The group conducts experimental and computational modeling research to study the role of fundamental mechanics in applications ranging from the biomedical sciences to large scale engineering structures.
The Tripathi Biomedical Engineering group uses microfluidic devices to investigate clinical applications involving infectious diseases, as well as protein structure and basic questions regarding biological molecules. The laboratory has an active research program with interfaces between Chemical Engineering, Biotechnology and Biomedical Engineering.
The van de Walle group is developing and applying novel atomic-level simulations methods to predict and understand the thermodynamic and kinetic properties of materials. It specializes in quantum mechanics-based methods that bypass the need for experimental input in making predictions. It also develops software, used in hundreds of research groups worldwide, that facilitate and automate large-scale computations.
We are interested in engineering new technologies to study cancer cell invasion and phenotypic plasticity. Physically, we explore how materials and mechanical aspects of the tumor microenvironment regulate malignant behavior both in 2D and in 3D. Biologically, we seek new insights into single cell heterogeneity and the epithelial-mesenchymal transition (EMT).
As silicon technology marches on towards ultimately scaled devices, the Zaslavsky group is pursuing alternative technologies based on either different physical mechanisms (such as tunneling or hot-electron effects), different materials (Ge, III-V materials, amorphous conducting oxides), and different geometries (nanowires, quantum dots, ultrathin SOI) that could provide added functionality.
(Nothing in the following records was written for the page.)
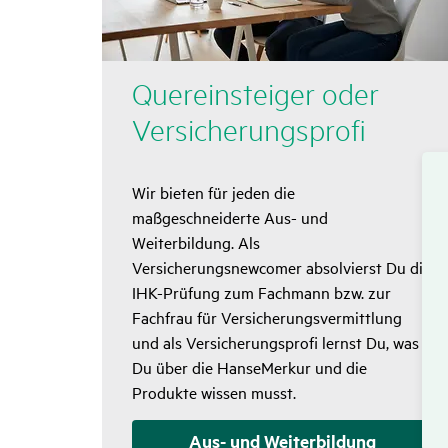
Quer­ein­steiger oder
Versi­che­rungs­profi
Wir bieten für jeden die
maßgeschneiderte Aus- und
Weiterbildung. Als
Versicherungsnewcomer absolvierst Du die
IHK-Prüfung zum Fachmann bzw. zur
Fachfrau für Versicherungsvermittlung
und als Versicherungsprofi lernst Du, was
Du über die HanseMerkur und die
Produkte wissen musst.
Aus- und Weiterbildung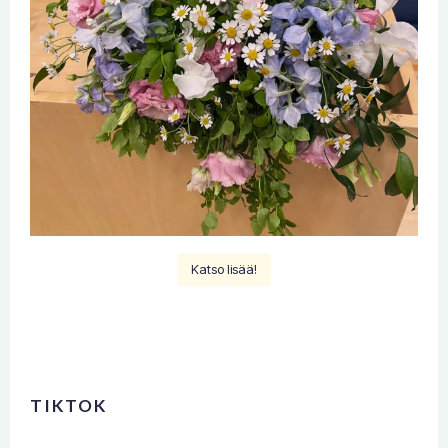
Katso lisää!
TIKTOK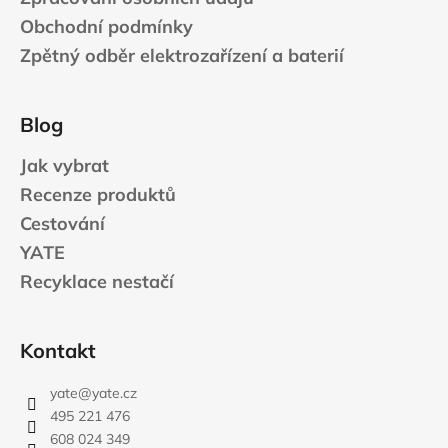
Obchodní podmínky
Zpětný odběr elektrozařízení a baterií
Blog
Jak vybrat
Recenze produktů
Cestování
YATE
Recyklace nestačí
Kontakt
yate
@
yate.cz
495 221 476
608 024 349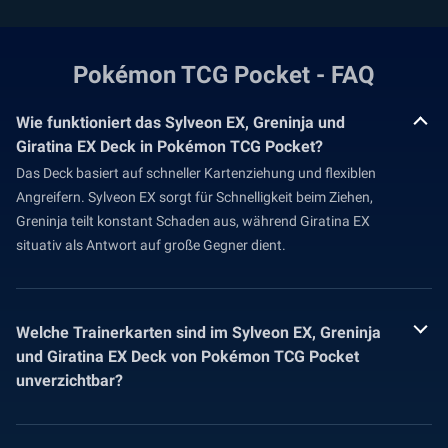
Pokémon TCG Pocket - FAQ
Wie funktioniert das Sylveon EX, Greninja und
Giratina EX Deck in Pokémon TCG Pocket?
Das Deck basiert auf schneller Kartenziehung und flexiblen
Angreifern. Sylveon EX sorgt für Schnelligkeit beim Ziehen,
Greninja teilt konstant Schaden aus, während Giratina EX
situativ als Antwort auf große Gegner dient.
Welche Trainerkarten sind im Sylveon EX, Greninja
und Giratina EX Deck von Pokémon TCG Pocket
unverzichtbar?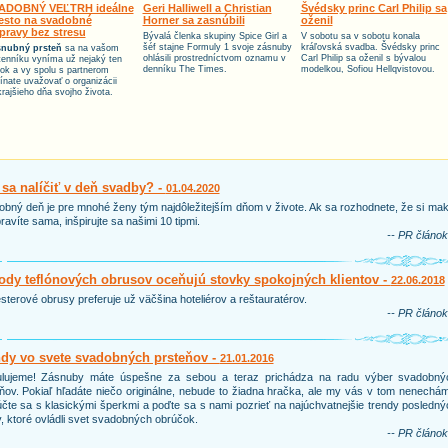
ADOBNÝ VEĽTRH ideálne
Geri Halliwell a Christian
Švédsky princ Carl Philip sa
esto na svadobné
Horner sa zasnúbili
oženil
ípravy bez stresu
Bývalá členka skupiny Spice Girl a
V sobotu sa v sobotu konala
šéf stajne Formuly 1 svoje zásnuby
kráľovská svadba. Švédsky princ
nubný prsteň
sa na vašom
ohlásili prostredníctvom oznamu v
Carl Philip sa oženil s bývalou
tenníku vyníma už nejaký ten
denníku The Times.
modelkou, Sofiou Hellqvistovou.
tok a vy spolu s partnerom
ínate uvažovať o organizácii
krajšieho dňa svojho života.
sa nalíčiť v deň svadby? -
01.04.2020
bný deň je pre mnohé ženy tým najdôležitejším dňom v živote. Ak sa rozhodnete, že si ma
ravíte sama, inšpirujte sa našimi 10 tipmi.
-- PR článok
dy teflónových obrusov oceňujú stovky spokojných klientov -
22.06.2018
sterové obrusy preferuje už väčšina hoteliérov a reštauratérov.
-- PR článok
ndy vo svete svadobných prsteňov -
21.01.2016
ulujeme! Zásnuby máte úspešne za sebou a teraz prichádza na radu výber svadobný
ňov. Pokiaľ hľadáte niečo originálne, nebude to žiadna hračka, ale my vás v tom nenechá
čte sa s klasickými šperkmi a poďte sa s nami pozrieť na najúchvatnejšie trendy posledn
, ktoré ovládli svet svadobných obrúčok.
-- PR článok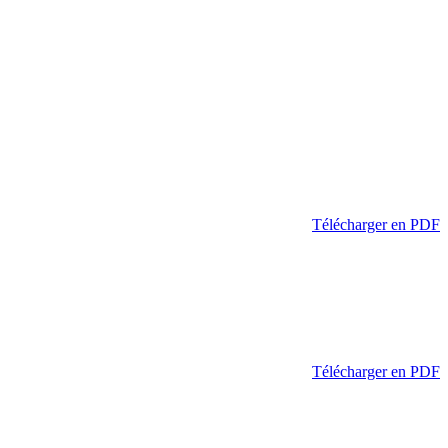
Télécharger en PDF
Télécharger en PDF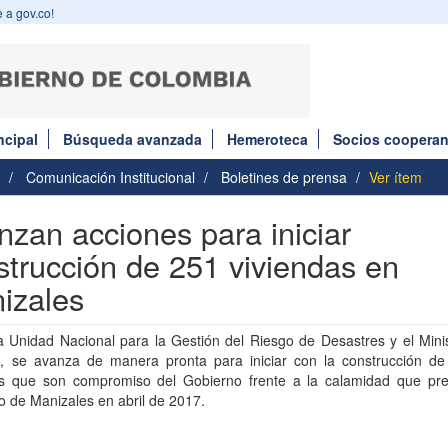
 a gov.co!
ncipal
Búsqueda avanzada
Hemeroteca
Socios cooperan
Comunicación Institucional
Boletines de prensa
Ver ítem
nzan acciones para iniciar
strucción de 251 viviendas en
izales
 Unidad Nacional para la Gestión del Riesgo de Desastres y el Minis
a, se avanza de manera pronta para iniciar con la construcción de
as que son compromiso del Gobierno frente a la calamidad que pre
o de Manizales en abril de 2017.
The Zia group works in the field of nanophotonics at the interface of electrical engineering, materials science, optical physics, and physical chemistry. In particular, the group studies how light is emitted from a range of solid-state quantum emitters (including atoms, defect centers, ions, molecules, and quantum dots), and develops new ways to control and enhance the process of light emission for photonic devices.